The value of a claim is dependent on the counterparty, Cliff Vrielink, co-managing partner of Sidley Austin LLP’s Houston office, said. “If your counterparty is insolvent, then it may not do you a lot of good to go to court.”
Bankruptcy
To contrast this downcycle with 2015, remember the closing price of WTI at Cushing, Okla., was $95.55/bbl on Sept. 26, 2014. One month later, the price had declined to $81.26/bbl. Then in November, the price closed at $73.70/bbl the day before Thanksgiving; it closed at $65.94 the day following the OPEC summit.
By the end of first-quarter 2015, the price was in the $50s; by the end of the third quarter, in the $40s; by the end of 2015, in the $30s. Certainly not the best of times, but because it was drawn out, the phases of litigation were drawn out as well.
“We at least saw some runway [in 2015],” Marble said. “I mean, we saw massive wipeouts of portions of the market over the last two weeks in March [2020,] and we saw an industry that was already teetering on the edge and an industry where capital markets had dried up all of a sudden have 66% of its value wiped out essentially overnight.”
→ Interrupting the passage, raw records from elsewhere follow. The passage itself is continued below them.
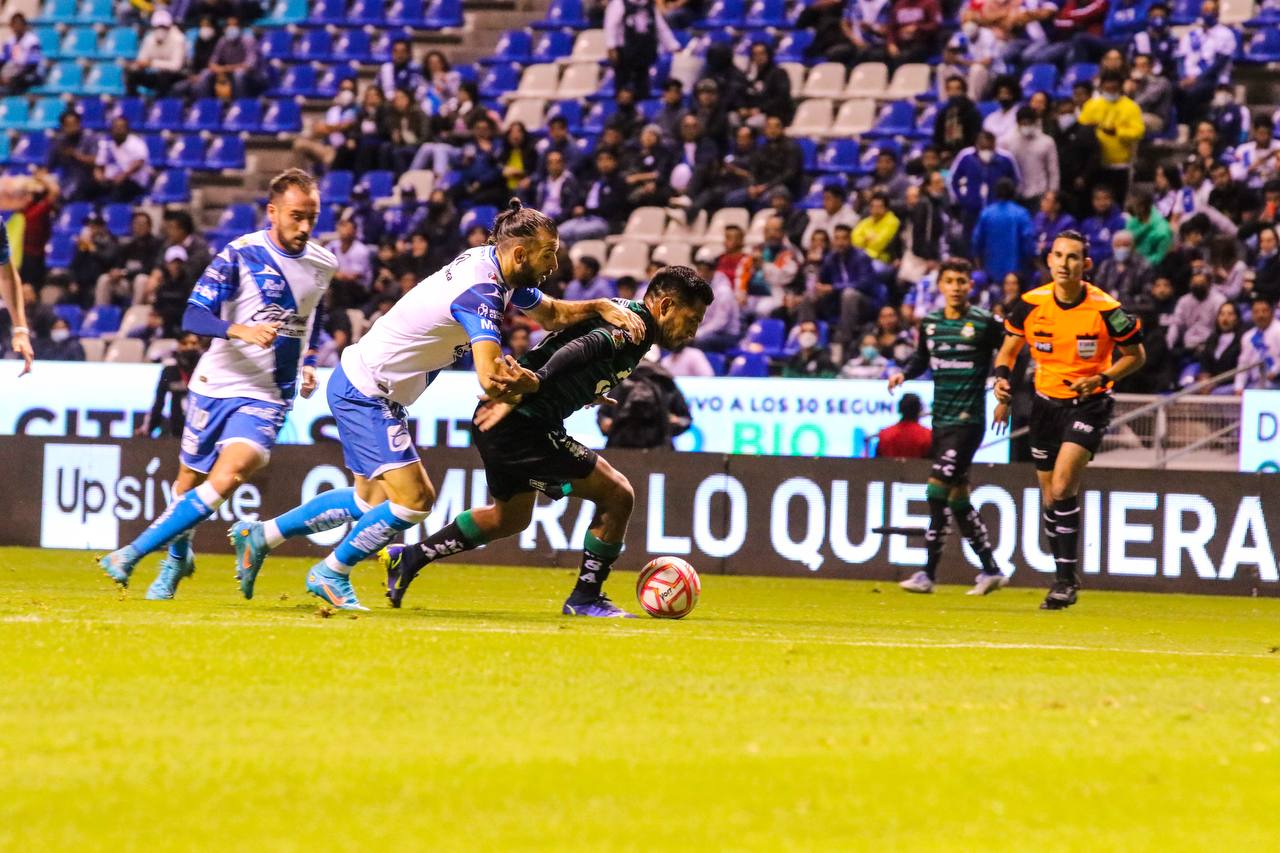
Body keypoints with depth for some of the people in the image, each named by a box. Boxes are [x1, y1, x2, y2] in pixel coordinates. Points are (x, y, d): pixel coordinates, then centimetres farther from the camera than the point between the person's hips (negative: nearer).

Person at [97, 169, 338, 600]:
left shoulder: (323, 265, 7)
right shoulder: (241, 254, -9)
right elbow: (194, 316, -15)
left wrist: (308, 363, 15)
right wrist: (242, 330, -31)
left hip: (267, 396, 1)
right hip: (216, 384, -1)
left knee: (228, 476, -21)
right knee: (190, 480, 11)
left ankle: (134, 553, -17)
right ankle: (178, 554, 40)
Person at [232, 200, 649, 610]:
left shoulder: (492, 264, 0)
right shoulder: (479, 292, -29)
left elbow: (552, 314, 13)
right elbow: (490, 379, -37)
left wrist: (602, 307, -4)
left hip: (359, 386, 10)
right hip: (366, 392, -10)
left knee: (373, 500, 19)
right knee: (412, 501, -12)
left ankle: (260, 535, 28)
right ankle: (330, 575, 5)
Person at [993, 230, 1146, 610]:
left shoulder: (1105, 309, -16)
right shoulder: (1031, 304, -6)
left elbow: (1136, 355, -3)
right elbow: (1009, 348, 9)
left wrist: (1101, 378, -19)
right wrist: (1002, 378, -11)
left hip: (1089, 404, -4)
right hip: (1046, 403, 4)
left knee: (1062, 488, -20)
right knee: (1050, 498, 9)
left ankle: (1065, 580, -13)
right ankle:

Hence, the recent scramble. As companies try to increase revenue any way they can, they sometimes attempt to renegotiate contracts with their service companies, he said. That often means deducting costs from the royalties of the landowner that are expressly prohibited by a lease agreement. Those are known as post-production costs, and sophisticated landowners put audit rights into their oil and gas leases.
“In the last two weeks, I’ve kicked off two audits on the basis that the landowners already anticipate because they saw this trend, and a few months before this hit, [on the basis] that the lessee will continue to deduct post-production costs that are prohibited under the oil and gas lease,” Marble said. “And that’s another trend that you see in a market downturn. You see lease termination disputes. You see post-production cost disputes, and then you see all of the stuff priming you for bankruptcy and then the bankruptcy itself.”
The attorneys all agreed that court battles were not inevitable. Vrielink noted that there was a great deal of litigation following the Sabine Chapter 11 case, in which the E&P was able to reject contracts with midstream service providers.
“What we instead saw was a lot of people sitting down at the table and saying, ‘Let’s reconsider our structure, and let’s come up with something that ends up being a winwin,’” he said. “So you’d like to hope people do the same thing here, but with a lot of insolvency looming, it’s hard to say how that will play out.”
Clearly, that would benefit the upstream company in such a dispute, but Darden said that a rational midstream company would also agree to renegotiate a contract, realizing that if it doesn’t, an insolvent producer will pay nothing.
“That would incentivize or motivate midstream companies to renegotiate their contracts,” he said. “Sometimes it takes a lot of pain before somebody realizes that.”